Balyasny Tests JOBS Act With Magazine Ad
Balyasny Asset Management appears to be the first major hedge fund operator to advertise since the JOBS Act took effect last year.
The Chicago firm, which manages $4.3 billion, ran a half-page ad in the Feb. 3 issue of Pensions & Investments showing skiers and snowboarders attacking a snow-covered mountain. The tag: “Performing In All Conditions.” The kicker: “Providing Strong Risk Management & Absolute Returns Since 2001.”
Since the SEC implemented the JOBS Act last September, there’s been much debate about whether hedge fund managers would take advantage of a provision that lifts an age-old advertising ban on private funds. In December, a small California shop called TopTurn Capital tested the waters by posting a video ad on its website featuring a professional surfer as pitchman.

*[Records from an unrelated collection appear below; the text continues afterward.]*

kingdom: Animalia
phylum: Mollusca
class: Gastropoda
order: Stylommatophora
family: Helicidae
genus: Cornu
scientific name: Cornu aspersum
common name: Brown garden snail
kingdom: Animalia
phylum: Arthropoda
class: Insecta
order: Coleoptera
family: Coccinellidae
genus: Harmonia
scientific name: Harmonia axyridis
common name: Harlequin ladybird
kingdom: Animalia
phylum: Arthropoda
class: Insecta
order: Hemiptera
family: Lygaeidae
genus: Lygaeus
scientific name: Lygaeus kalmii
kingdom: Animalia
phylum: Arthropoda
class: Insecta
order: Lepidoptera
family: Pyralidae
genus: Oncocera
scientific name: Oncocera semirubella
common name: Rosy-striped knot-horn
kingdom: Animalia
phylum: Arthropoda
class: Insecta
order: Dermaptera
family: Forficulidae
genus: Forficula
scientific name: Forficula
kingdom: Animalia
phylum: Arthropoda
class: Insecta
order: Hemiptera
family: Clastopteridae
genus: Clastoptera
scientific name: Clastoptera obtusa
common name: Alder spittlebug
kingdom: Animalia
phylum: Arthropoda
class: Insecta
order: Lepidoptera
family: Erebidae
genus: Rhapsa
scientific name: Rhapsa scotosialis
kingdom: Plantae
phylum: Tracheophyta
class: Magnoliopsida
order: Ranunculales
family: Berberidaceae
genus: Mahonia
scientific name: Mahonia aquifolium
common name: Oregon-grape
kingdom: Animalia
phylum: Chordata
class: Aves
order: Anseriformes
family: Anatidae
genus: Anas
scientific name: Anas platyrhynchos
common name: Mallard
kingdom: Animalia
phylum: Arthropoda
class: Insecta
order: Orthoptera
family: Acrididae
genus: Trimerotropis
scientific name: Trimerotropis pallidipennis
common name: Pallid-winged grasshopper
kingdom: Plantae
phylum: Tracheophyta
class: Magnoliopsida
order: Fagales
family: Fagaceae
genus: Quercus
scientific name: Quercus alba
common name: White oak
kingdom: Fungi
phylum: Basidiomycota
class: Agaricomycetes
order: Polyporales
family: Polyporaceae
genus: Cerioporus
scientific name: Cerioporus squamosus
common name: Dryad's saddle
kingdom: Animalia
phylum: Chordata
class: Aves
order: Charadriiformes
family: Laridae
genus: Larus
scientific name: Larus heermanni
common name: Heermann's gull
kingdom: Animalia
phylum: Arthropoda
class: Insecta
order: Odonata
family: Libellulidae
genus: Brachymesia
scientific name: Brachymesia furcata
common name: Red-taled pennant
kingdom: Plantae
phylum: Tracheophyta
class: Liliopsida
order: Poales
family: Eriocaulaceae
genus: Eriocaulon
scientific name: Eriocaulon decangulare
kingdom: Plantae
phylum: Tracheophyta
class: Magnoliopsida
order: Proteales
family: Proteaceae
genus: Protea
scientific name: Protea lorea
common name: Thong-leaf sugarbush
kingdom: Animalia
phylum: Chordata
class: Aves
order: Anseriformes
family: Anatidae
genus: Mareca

But until now, the thinking has been that most managers would ignore the JOBS Act because of the regulatory hurdles that must be cleared. They include taking steps to ensure clients are accredited investors. The SEC eventually is expected to adopt additional rules requiring managers to submit ads to the regulator for prior approval.
Colin Lancaster, a senior managing director at Balyasny, said that in the wake of the JOBS Act it’s fair game to take out ads that lift the firm’s profile among institutional investors — Pensions & Investments’ core readership. But until the SEC further clarifies the rules, it may be risky to advertise specific investment products or tout returns the way mutual fund managers do.
“Some of the larger allocators are looking for established brands to invest in,” Lancaster said, explaining Balyasny’s rationale. “To continue to improve our brand profile can be helpful.”
Other large managers, including Bridgewater Associates and Pershing Square Capital, have turned up in videos on YouTube. While not specifically advertising their services, the YouTube appearances certainly provide wide exposure. That’s something most managers would have avoided prior to the JOBS Act.
In Balyasny’s case, the magazine ad coincides with the firm’s decision to reopen its two main hedge funds to fresh capital last month. The vehicle immediately took in some $500 million of new money before the ad campaign began.